Penyebaran Islam dan pengaruhnya terhadap batik di Nusantara

Penyebaran Islam melalui jalur maritim telah membawa pengaruh besar tidak hanya bagi perkembangan Islam di daerah pesisir pulau-pulau di Nusantara, namun juga perkembangan di sektor lainnya, semisal perniagaan kain batik.

Saudagar batik di pesisir utara Pulau Jawa umumnya adalah santri. Kontak budaya dengan bangsa lain memberikan wawasan lebih luas kepada para pengusaha ini. Mereka mengenal perkembangan teknologi cetak kain dari India (Gujarat) yang menggunakan media cetak tinggi, terbuat dari kayu. Mereka mengetahui proses pewarnaan tekstil yang banyak dikembangkan oleh bangsa muslim, seperti zat pemadu warna (mordant) untuk memperkuat ikatan warna pada serat, yang berasal dari Yaman. Mereka pun berhubungan dengan bangsa-bangsa muslim lain yang mengembangkan tekstil, seperti Cina Selatan, Koromandel, Mesir, Persia, dan Turki.

Peran pengusaha santri dalam perkembangan batik tidak diragukan lagi. Etos dagang santri yang kuat telah mendorong mereka lebih aktif, dinamis, dan inovatif dalam menjalankan usaha batik. Secara alami, faktor lingkungan pesisir juga membentuk budaya yang dinamis.

Etos dagang santri ternyata juga mempunyai pengaruh pada desain batik pesisiran. Hal ini terlihat antara lain pada penggunaan ragam hias seperti kaligrafi Arab, motif geometris, flora, pola diagonal, ceplok, pemandangan alam, alam benda, mitologi, tambal, dan sekarjagat.

Ragam hias kaligrafi Arab bisa berupa ayat Al-Qur’an, kalimat zikir, tasbih, takbir, tahmid, asma’ul husna, atau kalimat thayibah lainnya. Motif kaligrafi kadangkala berbentuk “Macan Ali”, “Pedang Ali” yang bercabang dua, burung atau binatang lain, serta monogram.

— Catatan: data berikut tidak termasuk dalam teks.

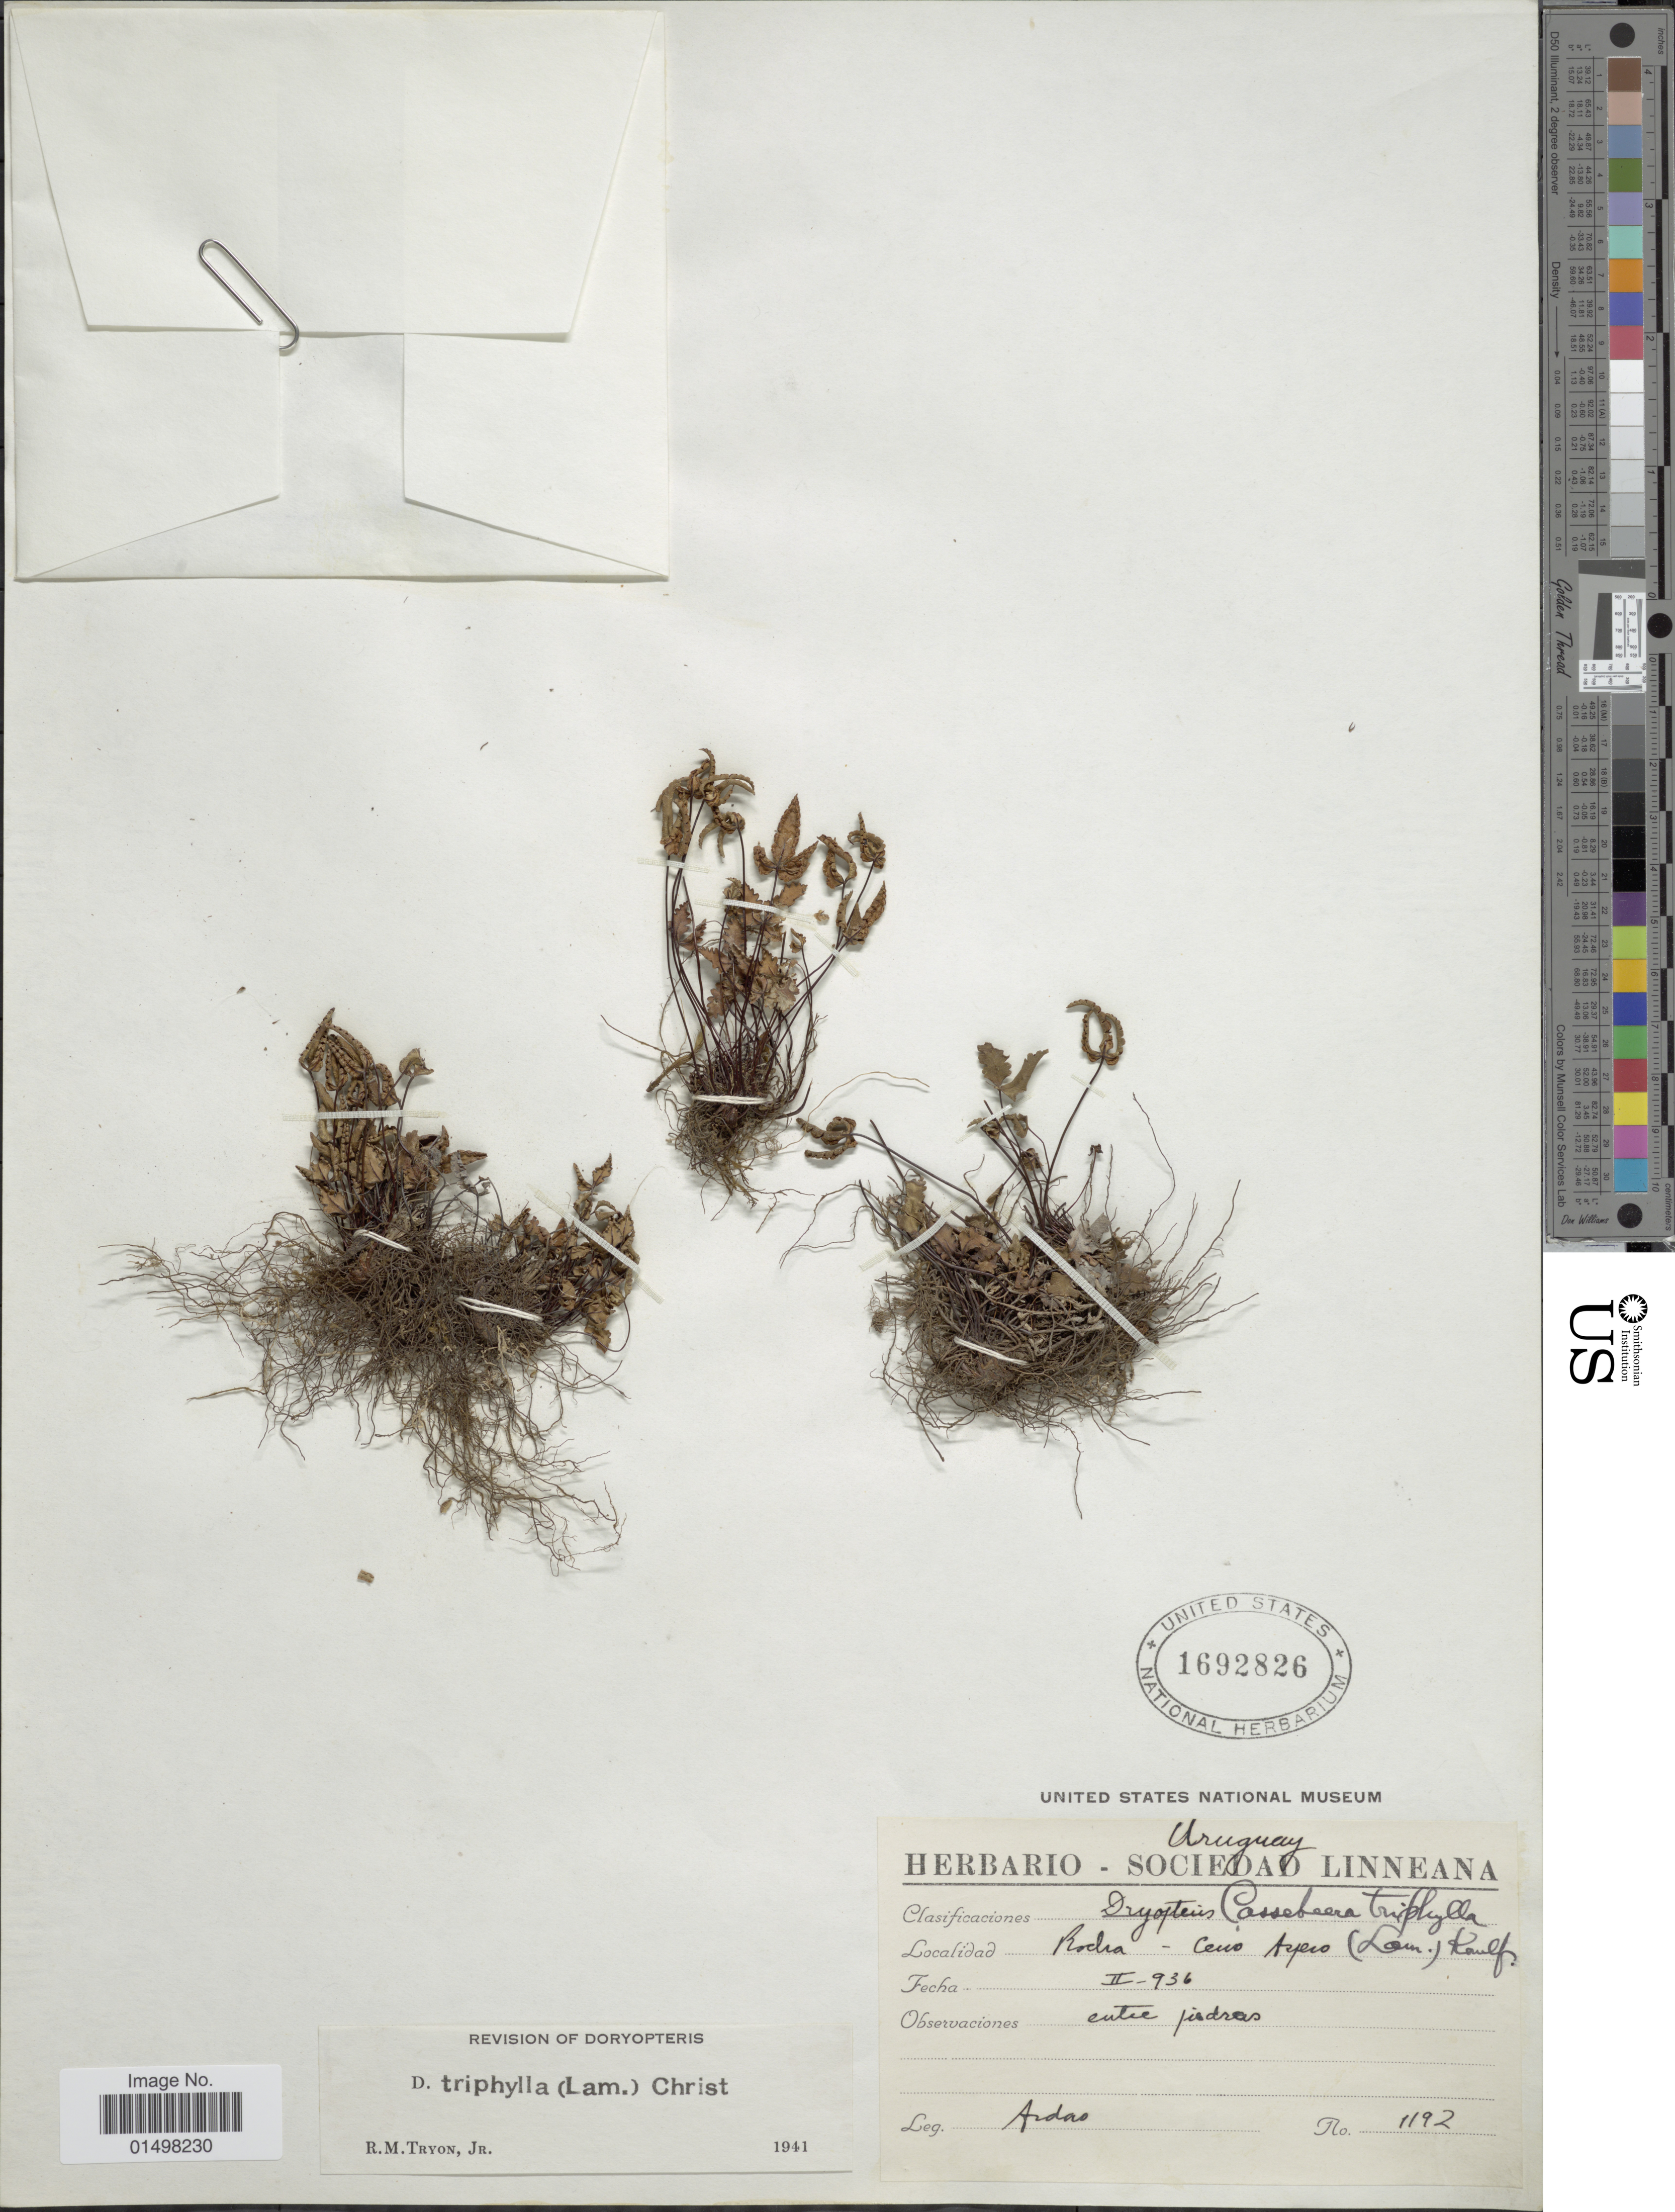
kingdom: Plantae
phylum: Tracheophyta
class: Polypodiopsida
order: Polypodiales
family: Pteridaceae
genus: Doryopteris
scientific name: Doryopteris triphylla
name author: (Lam.) Christ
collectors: Ardao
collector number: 1192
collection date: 1936-02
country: Uruguay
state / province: Rocha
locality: Cerro Aspero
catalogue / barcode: US 1692826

Batik “Asma’ul Husna”, koleksi BQMI.

Batik berkaligrafi Arab antara lain dipakai untuk ikat kepala, selendang, penutup jenazah, hiasan dinding, dan pataka. Kain yang dipenuhi dengan ragam hias kaligrafi Arab disebut kain besurek atau ‘kain bersurat’ yang terkenal di Jambi, Palembang, Minangkabau dan Bengkulu. Tetapi kain berkaligrafi Arab juga dibuat di Cirebon, yang dikenal sebagai pusat kerajaan Islam tertua di Jawa Barat. Kain yang dijadikan ikat kepala seringkali dihiasi dengan kalimat tauhid dipadu dengan rajah dan isim. Meski dibuat di Cirebon, ikat kepala ini ternyata banyak dipasarkan di Aceh dan Bugis.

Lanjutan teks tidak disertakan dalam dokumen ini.